In contrast, OC predictions were consistently much higher than measured values, often by an order of magnitude. This discrepancy reflects the use of Insight’s default national-average carbon intensity during simulation, whereas the measured OC values are based on UCF-specific electricity procurement and Florida regional grid emission factors. Because OC is directly tied to emission coefficients rather than energy demand alone, the surrogate model inevitably reproduced this overestimation.
These results highlight three key findings:
  • energy predictions generalized well across building sizes, functions, and schedule assumptions;
  • carbon predictions were systematically inflated, not due to model error, but because the underlying simulations used non-localized emission factors; and
  • regional carbon-factor adjustments are necessary to obtain realistic OC and TC estimates for Florida-based buildings.
This stage of the analysis therefore confirmed that the surrogate model is reliable for predicting energy use but requires region-specific emission inputs to achieve accurate operational-carbon predictions, an issue addressed in the carbon-factor correction described in the next section.

Carbon Factor Correction

The validation results showed that the carbon estimates produced by Insight were consistently higher than the measured values for the two UCF buildings.
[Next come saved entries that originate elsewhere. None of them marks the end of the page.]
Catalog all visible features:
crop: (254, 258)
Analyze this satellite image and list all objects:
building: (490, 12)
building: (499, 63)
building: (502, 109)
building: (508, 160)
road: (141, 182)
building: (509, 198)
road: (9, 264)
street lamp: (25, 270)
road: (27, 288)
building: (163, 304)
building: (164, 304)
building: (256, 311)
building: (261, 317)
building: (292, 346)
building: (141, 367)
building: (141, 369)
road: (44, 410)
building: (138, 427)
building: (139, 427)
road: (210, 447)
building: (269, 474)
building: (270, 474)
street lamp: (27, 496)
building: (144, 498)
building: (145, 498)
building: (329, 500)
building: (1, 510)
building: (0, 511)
This discrepancy occurred because Insight applies a generic U.S. average grid emission factor (0.45 kg CO2e/kWh), which is considerably higher than the carbon intensity of Florida’s electricity mix. To correct for this mismatch, Operational Carbon values were recalculated using the region-specific emission factor from EPA eGRID (2024) for the Florida Reliability Coordinating Council (FRCC) subregion: 0.331 kg CO2e/kWh (see Table 16).
Table 16. Regional carbon factor adjustments for UCF buildings.
This adjustment was applied only to OC and TCI20 because both indicators are directly tied to electricity-related emissions. EUI and OE were unchanged, as they represent energy use rather than carbon output, and EC is unrelated to grid electricity.
After recalculating OC and TCI20 with the Florida-specific factor, the ML models were retrained to reflect the corrected carbon baseline. The updated models showed notably better agreement with the measured data, indicating that the regional adjustment improved the realism of the carbon predictions. The correction also reduced the spread between operational schedule scenarios, producing more stable TCI20 differences for UCF Global and yielding values for UCF Research I that better matched expected local conditions.
Overall, applying the regional emission factor increased consistency across building types, strengthened the calibration of the surrogate model, and aligned the analysis with the carbon-accounting method used in UCF’s LEED reporting practices. This step ensures that the BIM-ML framework provides carbon predictions that are reflective of the electricity grid where the buildings operate.

4. Discussion

The BIM-ML framework developed in this study performed well across all prediction tasks, showing that ML surrogates can support early design evaluations of office buildings. Among the tested algorithms, the RF model delivered the most accurate and stable results for both energy and carbon metrics, consistently achieving high R2 values and low error rates. These outcomes indicate that the surrogate effectively captured nonlinear interactions among geometry, systems, and operational parameters while remaining computationally efficient.
Feature-importance results offered further insight into which parameters most influenced performance. HVAC system choice emerged as the strongest predictor of energy outcomes, followed by glazing ratios on key façades and operation schedule. These findings are consistent with established building-physics principles, especially in hot–humid climates where cooling loads dominate. For carbon indicators, HVAC system efficiency and internal load assumptions (LPD and plug loads) played central roles in shaping operational emissions, whereas EC was influenced more by geometric characteristics and façade configuration.
Climate-sensitivity tests showed that while absolute energy and carbon levels shifted across locations, reflecting differences in heating and cooling loads, the relative performance of the modeled design options remained stable. Designs that performed well in the Orlando baseline largely retained their ranking in milder or colder climates. This suggests that the surrogate captures consistent performance patterns even when applied outside its training climate, reinforcing its usefulness for early comparative evaluations.
Validation with two LEED-certified UCF buildings further tested real-world applicability. The RF model closely matched measured EUI values, with deviations within ±5%. However, OC predictions were initially overestimated due to the use of Insight’s national average carbon factor. Once emissions were recalculated using the Florida-specific eGRID factor, the surrogate’s carbon predictions aligned more closely with measured values. This highlights that accurate carbon assessment depends not only on energy-prediction quality but also on applying region-specific emission coefficients.
Overall, the results show that the RF-based BIM-ML framework provides a practical and accurate method for early performance assessment. Energy predictions remain robust across climates and validation cases, while carbon predictions improved substantially when paired with localized emission data. These findings emphasize the value of ML surrogates in early design while also identifying key methodological considerations for reliable carbon evaluation.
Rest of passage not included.